I've read those words dozens of times but this time I got chills, not necessarily good ones.

Bill Johnson says that "Faith unchecked leads to entitlement."

The fear of God is a check.

Even standing here knowing that I am His Beloved, I fear Him and His control. 

That can be a good thing.







Thursday, January 22, 2015

Begin Again


Tuesday afternoon I set an intention. 

Focus on my writing. 

I want this intention to stick and become a weekly ritual.

I pulled several books from my shelf on writing and read a bit in each. In response, I picked up my pen and began to free write. As the words flowed onto the page, my fears surfaced with clarity.

What if I'm not a writer?

What if I begin again and life happens with its detours and interruptions?

Am I wasting valuable time?

As long as I can recall, I've wanted to write. In one form or another I did. I kept journals year after year. I blogged faithfully - well almost. I joined a writer's group until it disbanded.

Over a year ago, I began to write a book. Then life happened and I placed it aside. The longer I ignored my book, more doubts grew.

On Tuesday afternoon, I wrote through the fear and set my intentions. An idea had been lingering in my thoughts for a couple of months - to join the Compel Training for writers. I went to the site, looked over the benefits and expectations and promptly joined up. Then I watched a couple of their videos.

Tasks for this exercise
A – Answer these questions about the blog post.
(i) Who is quoted as saying "Faith unchecked leads to entitlement"?
(ii) What intention did the writer set on Tuesday afternoon?
(iii) What did the writer join after looking over its benefits and expectations?
B – Carry on the blog post from the point where it stops.

Excerpts from a dataset:
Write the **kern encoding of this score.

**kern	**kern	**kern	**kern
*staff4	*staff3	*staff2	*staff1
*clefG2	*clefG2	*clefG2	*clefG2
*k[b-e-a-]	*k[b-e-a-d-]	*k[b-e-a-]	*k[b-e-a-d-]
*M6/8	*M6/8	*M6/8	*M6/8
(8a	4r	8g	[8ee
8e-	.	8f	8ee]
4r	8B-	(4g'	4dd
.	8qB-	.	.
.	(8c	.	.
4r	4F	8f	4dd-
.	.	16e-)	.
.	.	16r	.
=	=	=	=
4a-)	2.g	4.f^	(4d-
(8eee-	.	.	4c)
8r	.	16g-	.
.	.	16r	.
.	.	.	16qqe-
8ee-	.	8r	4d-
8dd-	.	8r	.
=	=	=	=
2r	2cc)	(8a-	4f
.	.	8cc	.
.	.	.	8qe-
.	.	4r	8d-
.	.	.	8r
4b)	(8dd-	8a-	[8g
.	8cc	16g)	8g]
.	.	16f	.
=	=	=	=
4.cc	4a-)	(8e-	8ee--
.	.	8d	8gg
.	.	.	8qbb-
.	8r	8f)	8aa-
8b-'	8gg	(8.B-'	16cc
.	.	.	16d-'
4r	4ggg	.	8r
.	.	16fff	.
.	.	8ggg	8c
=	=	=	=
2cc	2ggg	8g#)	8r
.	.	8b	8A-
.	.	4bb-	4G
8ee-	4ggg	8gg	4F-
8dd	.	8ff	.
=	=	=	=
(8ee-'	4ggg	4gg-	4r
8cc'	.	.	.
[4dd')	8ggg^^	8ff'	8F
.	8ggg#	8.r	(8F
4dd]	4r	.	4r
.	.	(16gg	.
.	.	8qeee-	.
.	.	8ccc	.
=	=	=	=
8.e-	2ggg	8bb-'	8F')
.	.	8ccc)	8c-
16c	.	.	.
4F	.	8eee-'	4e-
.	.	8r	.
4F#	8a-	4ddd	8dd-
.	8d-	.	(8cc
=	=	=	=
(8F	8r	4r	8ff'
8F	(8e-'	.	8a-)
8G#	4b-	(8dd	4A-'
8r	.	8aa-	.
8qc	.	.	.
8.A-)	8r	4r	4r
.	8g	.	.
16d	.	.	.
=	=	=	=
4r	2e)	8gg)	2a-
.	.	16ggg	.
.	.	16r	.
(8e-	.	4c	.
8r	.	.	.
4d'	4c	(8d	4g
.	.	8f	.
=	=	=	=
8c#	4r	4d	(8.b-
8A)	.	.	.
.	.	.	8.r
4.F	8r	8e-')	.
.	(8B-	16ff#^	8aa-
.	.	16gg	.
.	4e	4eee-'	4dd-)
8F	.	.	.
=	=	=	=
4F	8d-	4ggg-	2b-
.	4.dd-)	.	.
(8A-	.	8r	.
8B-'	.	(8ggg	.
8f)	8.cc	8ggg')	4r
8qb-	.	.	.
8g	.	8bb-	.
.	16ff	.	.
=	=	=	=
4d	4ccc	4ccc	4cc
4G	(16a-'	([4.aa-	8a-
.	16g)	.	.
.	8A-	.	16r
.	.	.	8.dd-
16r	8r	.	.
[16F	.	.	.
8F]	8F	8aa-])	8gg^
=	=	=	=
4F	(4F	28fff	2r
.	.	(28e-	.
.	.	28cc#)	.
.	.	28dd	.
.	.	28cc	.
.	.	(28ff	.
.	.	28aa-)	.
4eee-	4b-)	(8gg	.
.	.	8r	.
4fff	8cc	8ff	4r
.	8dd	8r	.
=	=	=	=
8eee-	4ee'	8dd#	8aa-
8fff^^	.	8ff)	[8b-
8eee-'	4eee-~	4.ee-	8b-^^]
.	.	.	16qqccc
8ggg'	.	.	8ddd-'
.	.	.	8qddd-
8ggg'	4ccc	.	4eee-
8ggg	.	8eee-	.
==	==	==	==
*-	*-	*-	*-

Per-task outputs
A –
(i) Bill Johnson
(ii) To focus on writing
(iii) The Compel Training for writers

B –
Finally I dug out my fifty type-written pages and began to read aloud, making notes for changes as I did so. 

When I finished, I knew where to begin again.





Wednesday, January 21, 2015

Making Room



I stumbled across a new blog (new to me) this morning containing three words which summed up the month of January for me.

Make room. 
Wait.

There have been other words. 
Wisdom.
 I've been praying for wisdom for 21 days.

Rest.
I had a cold/flu since the day after Christmas. I'm starting to feel human this week.

Wait. Yes, that factored in. I knew I was waiting on all my usual new year's lists and goals.

But make room?
Yes. 
On days I experiences spurts of energy, I found myself drawn to weeding out. In 21 days, I packed up and sent out of my house a box of dishes, a tote of clothes and two large bags of books. Not to mention all the complaining from my hubby about the trash bags he has hauled to the shop dumpster.

I even broke my one resolution (order no books in January) and ordered a book about making room. Bless Amazon Prime :). The  Life-Changing Magic of Tidying Up should arrive tomorrow.

What I'd forgotten is this process of letting go and weeding out and making room in my home affects my soul and permeates my spiritual journey.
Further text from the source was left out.